The Syrian Observatory for Human Rights said the first demonstration calling for the siege to be lifted came on Tuesday, adding that a demonstrator was shot dead during the protest.
The watchdog group said it was unclear who had shot the demonstrator, but added that protesters took to the streets in the northern Syrian city again on Wednesday.
A video of Tuesday's protest posted by the Observatory on Wednesday showed a small group of youths chanting "the people want to break the siege".
Suddenly, four men in black t-shirts, including one armed with a handgun, start pushing the protesters back. The sound of gunfire can be heard, but it is unclear where the shooting comes from.
Rebel forces have imposed a siege on several regime-controlled neighbourhoods, where government forces have not been able to deliver food.
The blockade has created food shortages in their neighbourhoods and pushed up prices just as Syrian Muslims begin the fasting month of Ramadan.
Another video posted by the Observatory showed that the siege policy has a variety of opponents among the opposition.
The footage shows a woman accompanied by her child trying to cross into regime-held Ashrafiyeh with a pram full of shopping bags.
"I came to buy food. We have nothing, our children are dying of hunger. My son is sick and needs medicine and to eat," the woman pleads with a rebel fighter armed with a Kalashnikov.

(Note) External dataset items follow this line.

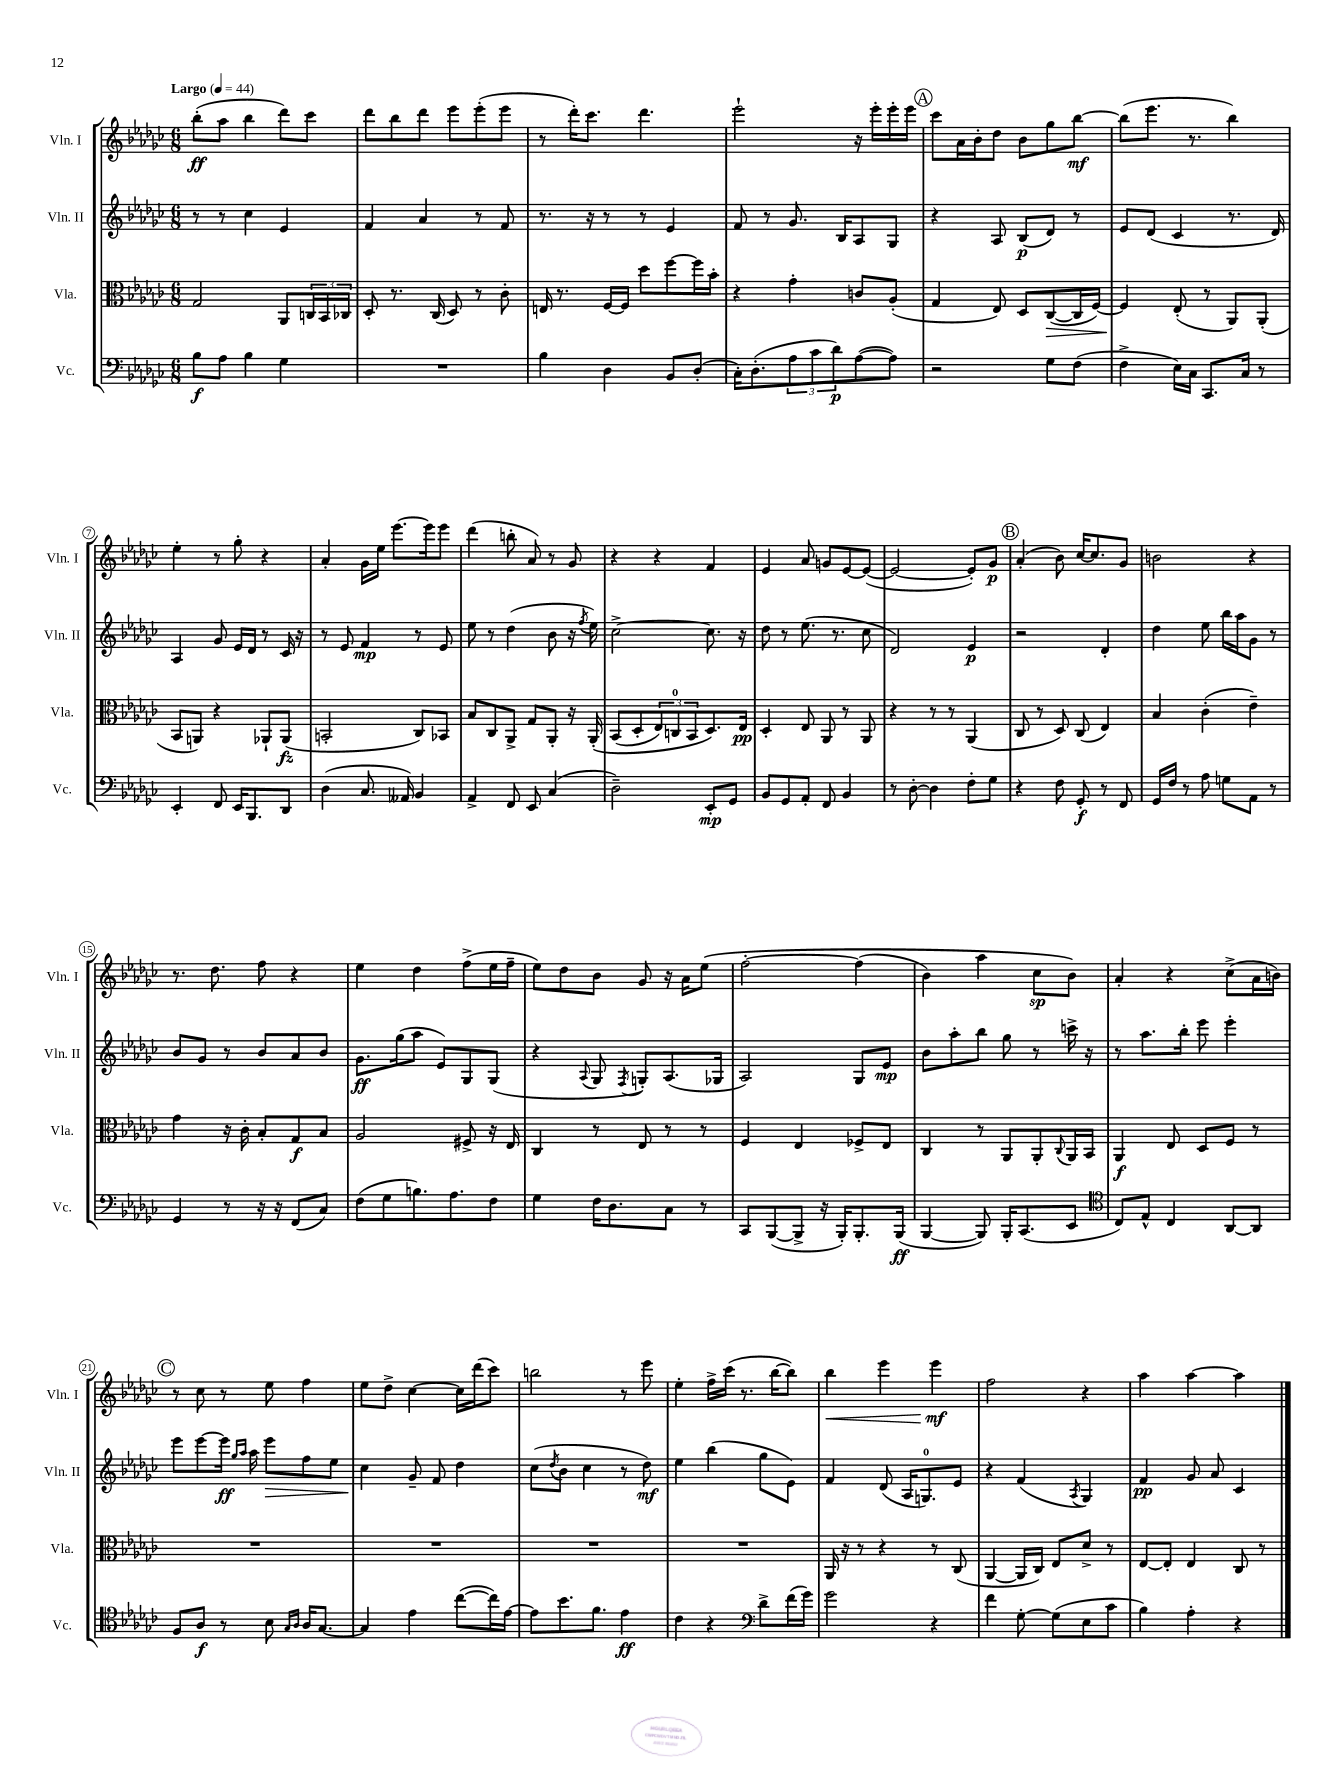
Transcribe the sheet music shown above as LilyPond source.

<<
\new StaffGroup <<
\new Staff = "s0" \with { instrumentName = "Vln. I" shortInstrumentName = "Vln. I" } {
    \clef treble \key ges \major \numericTimeSignature \time 6/8 \tempo "Largo" 4 = 44
    bes''8-.\ff( aes''8 bes''4 des'''8) ces'''8 |
    des'''8 bes''8 des'''8 ees'''8 ees'''8-.( ees'''8 |
    r8 des'''16-.) ces'''8. des'''4. |
    ees'''2-! r16 ees'''16-. ees'''16-. ees'''16 |
    \mark \markup { \circle "A" } ces'''8 aes'16 bes'16-. des''8 bes'8 ges''8 bes''8~\mf |
    bes''8( ees'''8. r8. bes''4) |
    ees''4-. r8 ges''8-. r4 |
    aes'4-. ges'16 ees''16 ees'''8.~ ees'''16 ees'''8 |
    des'''4( b''8-. aes'8) r8 ges'8 |
    r4 r4 f'4 |
    ees'4 aes'8 g'8 ees'8~ ees'8~( |
    ees'2~ ees'8-.) ges'8\p |
    \mark \markup { \circle "B" } aes'4-.( bes'8) ces''16~ ces''8. ges'8 |
    b'2 r4 |
    r8. des''8. f''8 r4 |
    ees''4 des''4 f''8->( ees''16 f''16-- |
    ees''8) des''8 bes'8 ges'8 r16 aes'16 ees''8\( |
    f''2~-. f''4( |
    bes'4) aes''4 ces''8\sp bes'8\) |
    aes'4-. r4 ces''8->( aes'16 b'16) |
    \mark \markup { \circle "C" } r8 ces''8 r8 ees''8 f''4 |
    ees''8 des''8-> ces''4~ ces''16 des'''16( ces'''8) |
    b''2 r8 ees'''8 |
    ees''4-. f''16-> ces'''16( r8. bes''16~ bes''8) |
    bes''4\< ees'''4 ees'''4\mf\! |
    f''2 r4 |
    aes''4 aes''4~ aes''4 \bar "|." |
}
\new Staff = "s1" \with { instrumentName = "Vln. II" shortInstrumentName = "Vln. II" } {
    \clef treble \key ges \major \numericTimeSignature \time 6/8
    r8 r8 ces''4 ees'4 |
    f'4 aes'4 r8 f'8 |
    r8. r16 r8 r8 ees'4 |
    f'8 r8 ges'8. bes16 aes8 ges8 |
    \mark \markup { \circle "A" } r4 aes8 bes8\p( des'8) r8 |
    ees'8 des'8( ces'4 r8. des'16) |
    aes4 ges'8 ees'16 des'16 r8 ces'16 r16 |
    r8 ees'8 f'4\mp r8 ees'8 |
    ees''8 r8 des''4( bes'8 r16 \acciaccatura { f''8 } ees''16) |
    ces''2~-> ces''8. r16 |
    des''8 r8 ees''8.( r8. ces''8 |
    des'2) ees'4\p |
    \mark \markup { \circle "B" } r2 des'4-. |
    des''4 ees''8 bes''16 aes''16 ges'8 r8 |
    bes'8 ges'8 r8 bes'8 aes'8 bes'8 |
    ges'8.\ff ges''16( aes''8 ees'8) ges8 ges8( |
    r4 \appoggiatura { aes8 } ges8 \acciaccatura { f8 } g8-.) aes8.( ges16 |
    aes2) ges8 ees'8\mp |
    bes'8 aes''8-. bes''8 ges''8 r8 c'''16-> r16 |
    r8 aes''8. bes''16-. ees'''8 ees'''4-. |
    \mark \markup { \circle "C" } ees'''8 ees'''8~ ees'''16\ff \grace { ges''16 aes''16 } aes''16 ees'''8\> f''8 ees''8 |
    ces''4\! ges'8-- f'8 des''4 |
    ces''8( \acciaccatura { des''8 } bes'8 ces''4 r8 des''8\mf) |
    ees''4 bes''4( ges''8 ees'8) |
    f'4 des'8( aes16 g8.-0) ees'8 |
    r4 f'4( \acciaccatura { aes8 } ges4) |
    f'4\pp ges'8 aes'8 ces'4 \bar "|." |
}
\new Staff = "s2" \with { instrumentName = "Vla." shortInstrumentName = "Vla." } {
    \clef alto \key ges \major \numericTimeSignature \time 6/8
    ges2 aes,8 \tuplet 3/2 { c16 bes,16 ces16 } |
    des8-. r8. ces16( des8) r8 ces'8-. |
    e16 r8. f16~ f16 des''8 f''8~ f''16 bes'16-. |
    r4 ges'4-. c'8 aes8-.( |
    \mark \markup { \circle "A" } ges4 ees8) des8 ces8~\>( ces16 f16~) |
    f4\! ees8-.( r8 aes,8) aes,8-.( |
    bes,8 a,8) r4 aes,8-! aes,8\fz( |
    b,2-. ces8) bes,8 |
    bes8 ces8 aes,8-> ges8 aes,8-. r16 aes,16-.\( |
    bes,8( des8-. \tuplet 3/2 { ees8) c8-0 bes,8 } des8.\) ees16\pp |
    des4-. ees8 aes,8 r8 aes,8 |
    r4 r8 r8 aes,4( |
    \mark \markup { \circle "B" } ces8 r8 des8) ces8( ees4) |
    bes4 ces'4-.( ees'4--) |
    ges'4 r16 ces'16-. bes8-. ges8\f bes8 |
    aes2 fis8-> r16 ees16 |
    ces4 r8 ees8 r8 r8 |
    f4 ees4 fes8-> ees8 |
    ces4 r8 aes,8 aes,8-. \appoggiatura { ces8 } aes,16 bes,16 |
    aes,4\f ees8 des8 f8 r8 |
    \mark \markup { \circle "C" } R2. |
    R2. |
    R2. |
    R2. |
    aes,16 r16 r8 r4 r8 ces8( |
    aes,4~ aes,16 ces16) ees8 des'8-> r8 |
    ees8~ ees8-. ees4 ces8 r8 \bar "|." |
}
\new Staff = "s3" \with { instrumentName = "Vc." shortInstrumentName = "Vc." } {
    \clef bass \key ges \major \numericTimeSignature \time 6/8
    bes8\f aes8 bes4 ges4 |
    R2. |
    bes4 des4 bes,8 des8-.( |
    ces16-.) des8.-.( \tuplet 3/2 { aes8 ces'8 des'8\p) } aes8~( aes8) |
    \mark \markup { \circle "A" } r2 ges8 f8( |
    f4-> ees16) ces16 ces,8. ces16 r8 |
    ees,4-. f,8 ees,16 bes,,8. des,8 |
    des4( ces8. aeses,16) bes,4 |
    aes,4-> f,8 ees,8 ces4( |
    des2--) ees,8-.\mp ges,8 |
    bes,8 ges,8 aes,8-. f,8 bes,4 |
    r8 des8~-. des4 f8-. ges8 |
    \mark \markup { \circle "B" } r4 f8 ges,8-.\f r8 f,8 |
    ges,16 f16 r8 aes8 g8 aes,8 r8 |
    ges,4 r8 r16 r16 f,8( ces8) |
    f8( ges8 b8.) aes8. f8 |
    ges4 f16 des8. ces8 r8 |
    ces,8 bes,,8~( bes,,8-> r16 bes,,16-.) bes,,8.-. bes,,16\ff( |
    bes,,4~ bes,,8) bes,,16-. ces,8.( ees,8 |
    \clef tenor ces8) ees8-^ ces4 aes,8~ aes,8 |
    \mark \markup { \circle "C" } f8 aes8\f r8 bes8 \grace { ges16 aes16 } aes16 ges8.~ |
    ges4 ees'4 ces''8~( ces''16) ees'16~ |
    ees'8 bes'8. f'8. ees'4\ff |
    ces'4 r4 \clef bass des'8-> f'16( ges'16) |
    ges'2 r4 |
    f'4 ges8~-. ges8( ees8 ces'8 |
    bes4) aes4-. r4 \bar "|." |
}
>>
>>
\layout { \context { \Score \override BarNumber.stencil = #(make-stencil-circler 0.1 0.3 ly:text-interface::print) } }
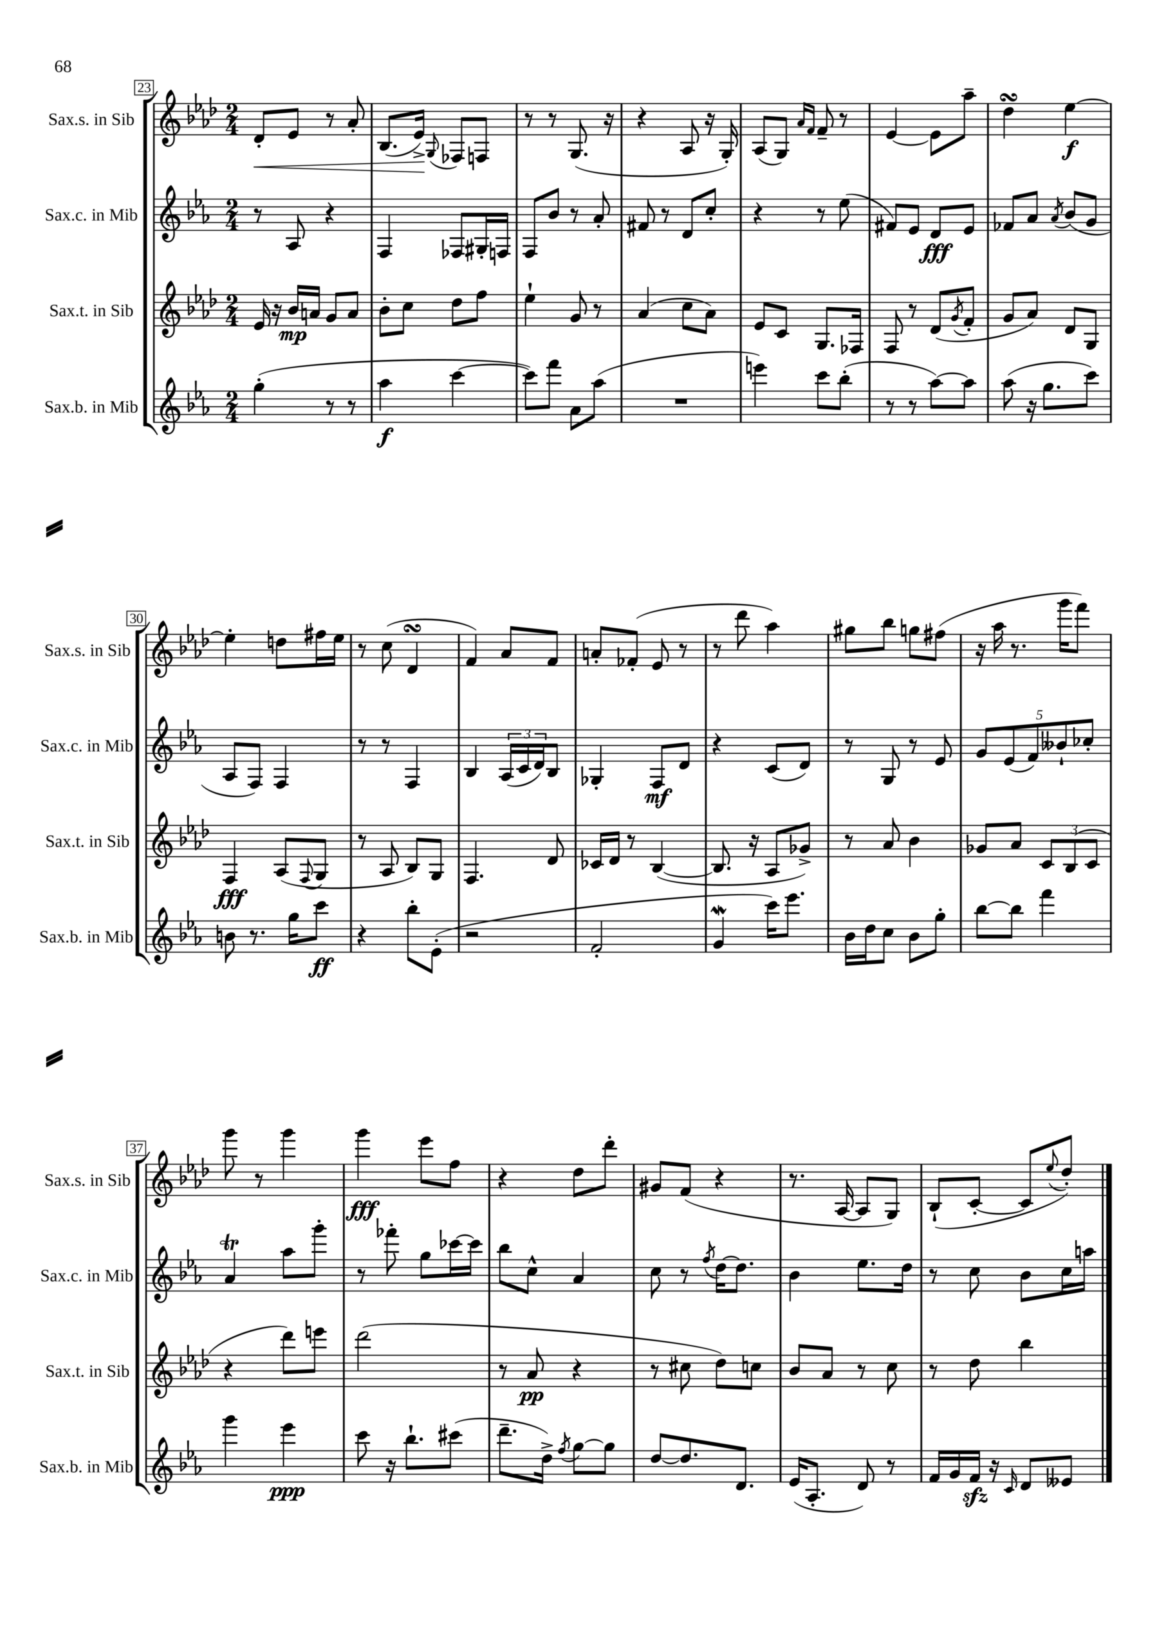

Her plea sparks an exchange between two rebels, one trying to convince the other to let her pass with the food.
"What crime has this woman committed? She bought two kilos of potatoes, two kilos of tomatoes and some bread to allow her to keep her children alive," one rebel says.
The other rebel suggests consulting an opposition chief, but the proposal is rejected by the fellow fighter.
"I know what he'll say. He will repeat that this is Islam and the other side are apostates, but that's not true."
Rebel forces have sought to block the entry of medicine and food to regime-held parts of Aleppo for some time, but in recent days they have succeeded in blockading the districts completely after cutting off regime access to the area by blowing up a bridge and blocking a key road.
In Damascus, meanwhile, a senior official at Syria's foreign ministry, after meeting with UN representatives, told journalists that the government was concerned about the situation in Aleppo.
"We had an important meeting to increase our joint efforts to send urgent humanitarian aid to Aleppo province and we agreed to begin this work from tomorrow," the official said.
Rebel forces seeking the overthrow of the regime entered Aleppo, Syria's second city, a year ago, and have seized large parts of it but have not managed to capture it completely.